- What is needed -
Only the images get left out; everything else in the records is to be transcribed exactly.

- Source records -
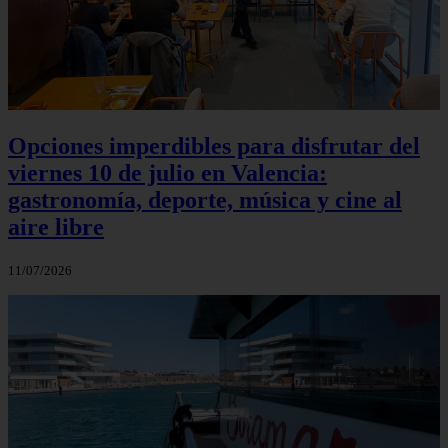
Opciones imperdibles para disfrutar del
viernes 10 de julio en Valencia:
gastronomía, deporte, música y cine al
aire libre
11/07/2026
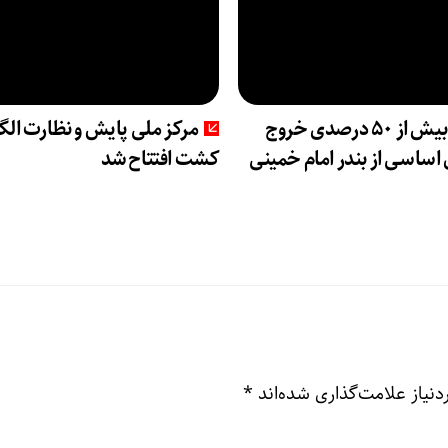
رشد بیش از ۵۰ درصدی خروج
مرکز ملی پایش و نظارت الگ
 اساسی از بندر امام خمینی
کشت افتتاح شد
نیاز علامت‌گذاری شده‌اند
*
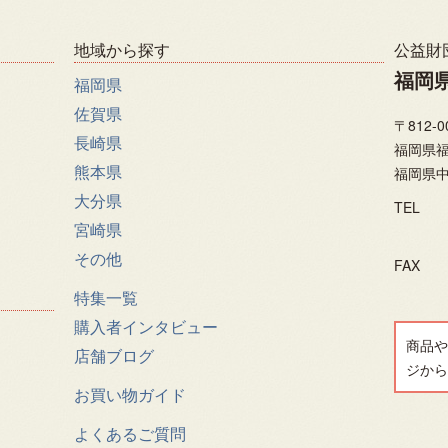
地域から探す
公益財
福岡
福岡県
佐賀県
〒812-0
長崎県
福岡県福
熊本県
福岡県中
大分県
TEL
宮崎県
その他
FAX
特集一覧
購入者インタビュー
商品や
店舗ブログ
ジから
お買い物ガイド
よくあるご質問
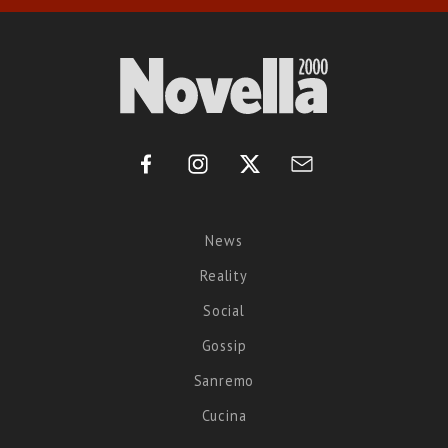
News
Reality
Social
Gossip
Sanremo
Cucina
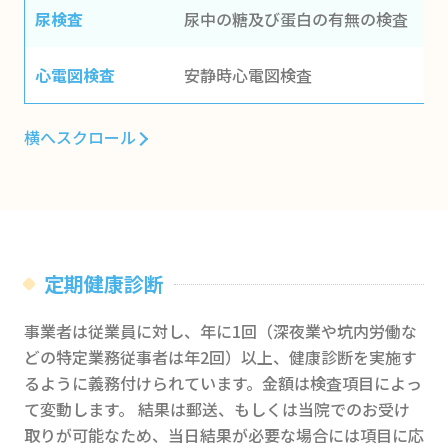
尿検査
尿中の糖及び蛋白の有無の検査
心電図検査
安静時心電図検査
横へスクロール
定期健康診断
事業者は従業員に対し、年に1回（深夜業や坑内労働な
どの特定業務従事者は年2回）以上、健康診断を実施す
るように義務付けられています。金額は検査項目によっ
て変動します。 結果は郵送、もしくは当院でのお受け
取りが可能なため、当日結果が必要な場合には項目に応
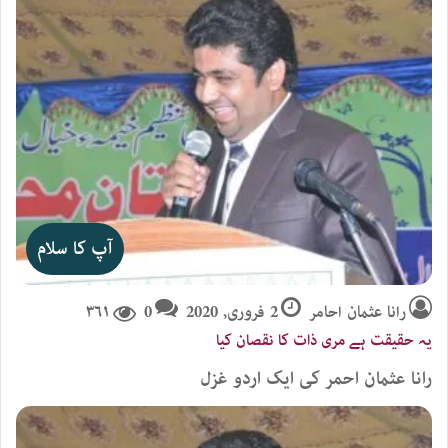
آپ کا سلام
رانا عثمان احامر
2 فروری, 2020
0
۳۶۱
یہ حقیقت ہے مری ذات کا نقصان کیا
رانا عثمان احمر کی ایک اردو غزل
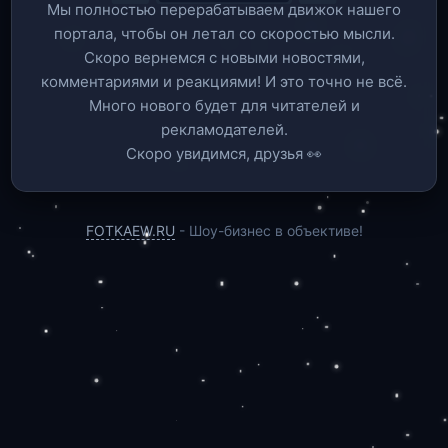
Мы полностью перерабатываем движок нашего
портала, чтобы он летал со скоростью мысли.
Скоро вернемся c новыми новостями,
комментариями и реакциями! И это точно не всё.
Много нового будет для читателей и
рекламодателей.
Скоро увидимся, друзья 👀
FOTKAEW.RU
- Шоу-бизнес в объективе!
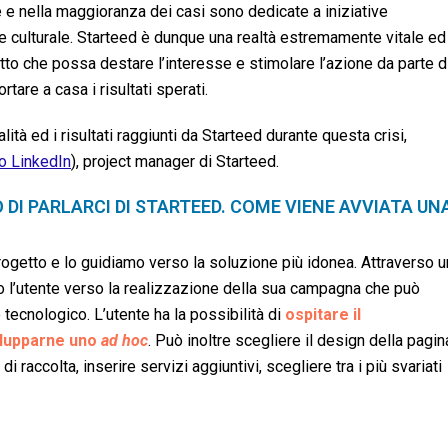
 e nella maggioranza dei casi sono dedicate a iniziative
e culturale. Starteed è dunque una realtà estremamente vitale ed
to che possa destare l’interesse e stimolare l’azione da parte d
tare a casa i risultati sperati.
ità ed i risultati raggiunti da Starteed durante questa crisi,
lo LinkedIn
), project manager di Starteed.
DI PARLARCI DI STARTEED. COME VIENE AVVIATA UN
ogetto e lo guidiamo verso la soluzione più idonea. Attraverso u
l’utente verso la realizzazione della sua campagna che può
o tecnologico. L’utente ha la possibilità di
ospitare il
vilupparne uno
ad hoc
. Può inoltre scegliere il design della pagin
i raccolta, inserire servizi aggiuntivi, scegliere tra i più svariati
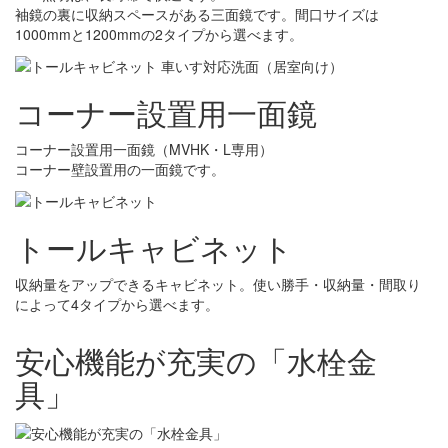
袖鏡の裏に収納スペースがある三面鏡です。間口サイズは
1000mmと1200mmの2タイプから選べます。
コーナー設置用一面鏡
コーナー設置用一面鏡（MVHK・L専用）
コーナー壁設置用の一面鏡です。
トールキャビネット
収納量をアップできるキャビネット。使い勝手・収納量・間取り
によって4タイプから選べます。
安心機能が充実の「水栓金
具」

- Task result -
Opciones imperdibles para disfrutar del
viernes 10 de julio en Valencia:
gastronomía, deporte, música y cine al
aire libre
11/07/2026
رشد بیش از ۵۰ درصدی خروج
مرکز ملی پایش و نظارت الگ
 اساسی از بندر امام خمینی
کشت افتتاح شد
نیاز علامت‌گذاری شده‌اند
*
地域から探す
公益財
福岡
福岡県
佐賀県
〒812-0
長崎県
福岡県福
熊本県
福岡県中
大分県
TEL
宮崎県
その他
FAX
特集一覧
購入者インタビュー
商品や
店舗ブログ
ジから
お買い物ガイド
よくあるご質問
News
Reality
Social
Gossip
Sanremo
Cucina
尿検査
尿中の糖及び蛋白の有無の検査
心電図検査
安静時心電図検査
横へスクロール
定期健康診断
事業者は従業員に対し、年に1回（深夜業や坑内労働な
どの特定業務従事者は年2回）以上、健康診断を実施す
るように義務付けられています。金額は検査項目によっ
て変動します。 結果は郵送、もしくは当院でのお受け
取りが可能なため、当日結果が必要な場合には項目に応
آپ کا سلام
رانا عثمان احامر
2 فروری, 2020
0
۳۶۱
یہ حقیقت ہے مری ذات کا نقصان کیا
رانا عثمان احمر کی ایک اردو غزل
Мы полностью перерабатываем движок нашего
портала, чтобы он летал со скоростью мысли.
Скоро вернемся c новыми новостями,
комментариями и реакциями! И это точно не всё.
Много нового будет для читателей и
рекламодателей.
Скоро увидимся, друзья 👀
FOTKAEW.RU
- Шоу-бизнес в объективе!
 e nella maggioranza dei casi sono dedicate a iniziative
e culturale. Starteed è dunque una realtà estremamente vitale ed
to che possa destare l’interesse e stimolare l’azione da parte d
tare a casa i risultati sperati.
ità ed i risultati raggiunti da Starteed durante questa crisi,
lo LinkedIn
), project manager di Starteed.
DI PARLARCI DI STARTEED. COME VIENE AVVIATA UN
ogetto e lo guidiamo verso la soluzione più idonea. Attraverso u
l’utente verso la realizzazione della sua campagna che può
o tecnologico. L’utente ha la possibilità di
ospitare il
vilupparne uno
ad hoc
. Può inoltre scegliere il design della pagin
i raccolta, inserire servizi aggiuntivi, scegliere tra i più svariati
袖鏡の裏に収納スペースがある三面鏡です。間口サイズは
1000mmと1200mmの2タイプから選べます。
コーナー設置用一面鏡
コーナー設置用一面鏡（MVHK・L専用）
コーナー壁設置用の一面鏡です。
トールキャビネット
収納量をアップできるキャビネット。使い勝手・収納量・間取り
によって4タイプから選べます。
安心機能が充実の「水栓金
具」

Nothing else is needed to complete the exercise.